FRAGMENTO ELEGIDO —
::::::
El arte ha muerto y ni Cuevas podrá resucitarlo: recordando a Melquiades

Escrito por  Maris Bustamante 24 Abr 2006

Esta frase se hizo famosa en la Escuela de San Carlos cuando Melquiades Herrera Becerril la hizo como una pinta en uno de los muros de lo que se conocería después como “el Anexo”, allá por el año de 1970, creo. Dicen que Melquiades usaba barba y boina en esa época y que ya desde entonces tenía muy claros sus placeres en este mundo: fumar, beber con sus amigos, comer y el mejor de todos: alimentar su curiosidad con todo aquéllo que se conectara con su forma de vida cotidiana, que era dirigir incansablemente su inteligencia hacia el arte, recorriendo las calles de esta ciudad.
::::::
INFORMACIÓN EXTRAÍDA —
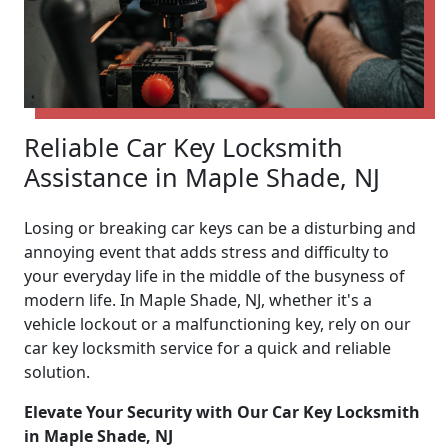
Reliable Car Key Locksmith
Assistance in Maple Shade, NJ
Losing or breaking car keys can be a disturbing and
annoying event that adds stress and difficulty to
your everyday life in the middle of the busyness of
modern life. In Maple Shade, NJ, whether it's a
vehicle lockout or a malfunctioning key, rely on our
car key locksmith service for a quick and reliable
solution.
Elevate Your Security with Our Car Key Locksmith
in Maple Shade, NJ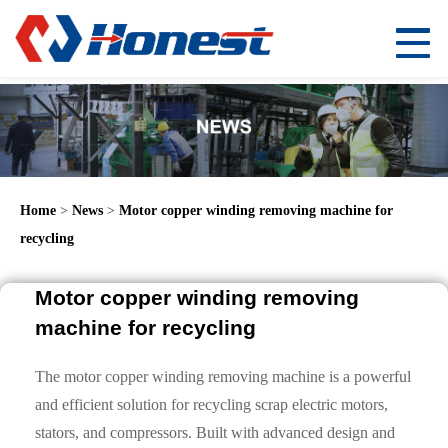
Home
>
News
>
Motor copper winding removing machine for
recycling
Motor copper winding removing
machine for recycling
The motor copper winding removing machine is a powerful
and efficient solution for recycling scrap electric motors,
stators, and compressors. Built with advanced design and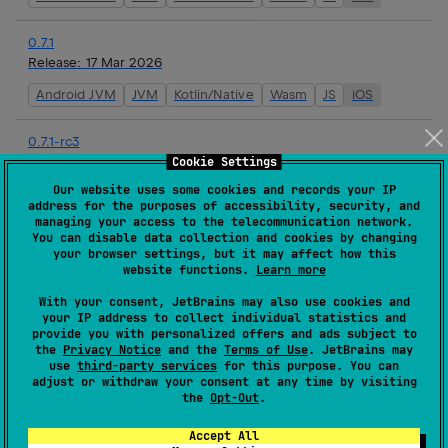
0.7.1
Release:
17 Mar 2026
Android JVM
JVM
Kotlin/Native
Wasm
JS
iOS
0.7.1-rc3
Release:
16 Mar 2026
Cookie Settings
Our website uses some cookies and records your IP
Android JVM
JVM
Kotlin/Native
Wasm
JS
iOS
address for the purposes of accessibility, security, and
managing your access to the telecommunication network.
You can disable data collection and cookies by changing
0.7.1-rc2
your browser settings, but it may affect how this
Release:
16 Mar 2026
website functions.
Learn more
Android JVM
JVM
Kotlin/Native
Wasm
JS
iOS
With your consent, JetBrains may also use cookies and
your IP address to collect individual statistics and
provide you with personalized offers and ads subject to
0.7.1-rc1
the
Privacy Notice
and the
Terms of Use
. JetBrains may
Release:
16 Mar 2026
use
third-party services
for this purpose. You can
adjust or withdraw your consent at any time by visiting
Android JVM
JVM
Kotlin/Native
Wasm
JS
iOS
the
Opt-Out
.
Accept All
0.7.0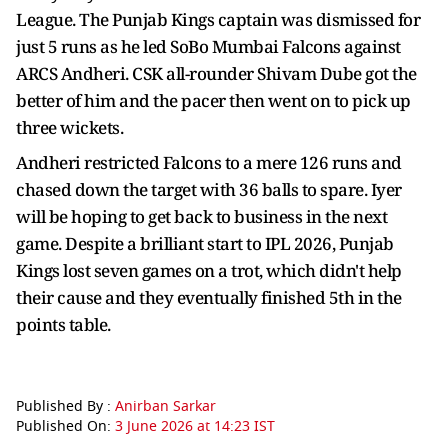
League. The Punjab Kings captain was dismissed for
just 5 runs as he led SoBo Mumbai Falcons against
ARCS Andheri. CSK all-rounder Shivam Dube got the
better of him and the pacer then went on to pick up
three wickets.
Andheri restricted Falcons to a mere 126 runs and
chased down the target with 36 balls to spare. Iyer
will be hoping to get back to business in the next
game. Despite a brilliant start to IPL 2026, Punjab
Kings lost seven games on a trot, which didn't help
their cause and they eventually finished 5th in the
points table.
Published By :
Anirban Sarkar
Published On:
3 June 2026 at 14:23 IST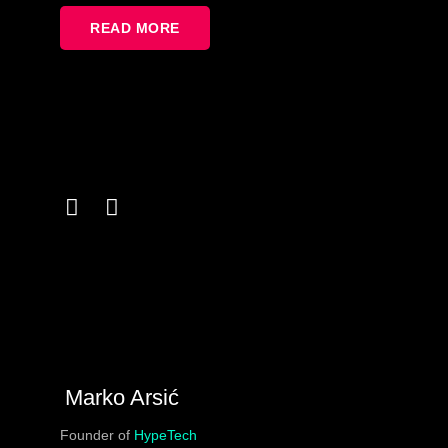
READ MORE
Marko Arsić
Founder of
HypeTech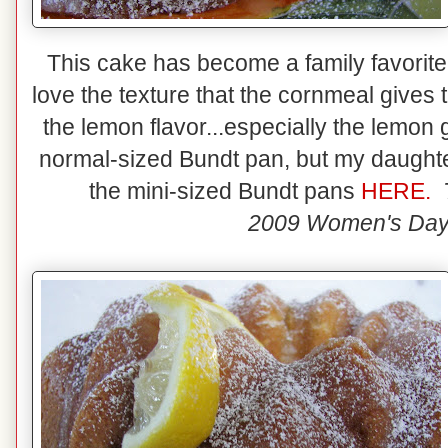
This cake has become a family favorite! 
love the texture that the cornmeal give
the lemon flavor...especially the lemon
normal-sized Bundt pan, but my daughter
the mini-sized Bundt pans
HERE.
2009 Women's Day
::::::
TAREA PENDIENTE 1 — Según el fragmento sobre Melquiades, ¿en qué escuela se hizo famosa la frase?
TAREA PENDIENTE 2 — Resume en dos oraciones el fragmento sobre Melquiades.
TAREA PENDIENTE 3 — Di si cada afirmación coincide con el fragmento sobre Melquiades y cita las palabras que lo deciden: (a) Melquiades escribió la frase en un muro. (b) El fragmento se escribió en 2010. (c) El mejor de sus placeres era comer.
Las entradas vienen de otra fuente.

RESULTADO 1 — En la Escuela de San Carlos.

RESULTADO 2 — La frase «El arte ha muerto y ni Cuevas podrá resucitarlo» se hizo famosa en la Escuela de San Carlos cuando Melquiades Herrera Becerril la pintó en uno de los muros de lo que después se conocería como «el Anexo». Dicen que ya entonces tenía claros sus placeres: fumar, beber con sus amigos, comer y, sobre todo, alimentar su curiosidad dirigiendo su inteligencia hacia el arte mientras recorría las calles de la ciudad.

RESULTADO 3 —
(a) Sí: «la hizo como una pinta en uno de los muros de lo que se conocería después como “el Anexo”».
(b) No: «24 Abr 2006».
(c) No: «el mejor de todos: alimentar su curiosidad».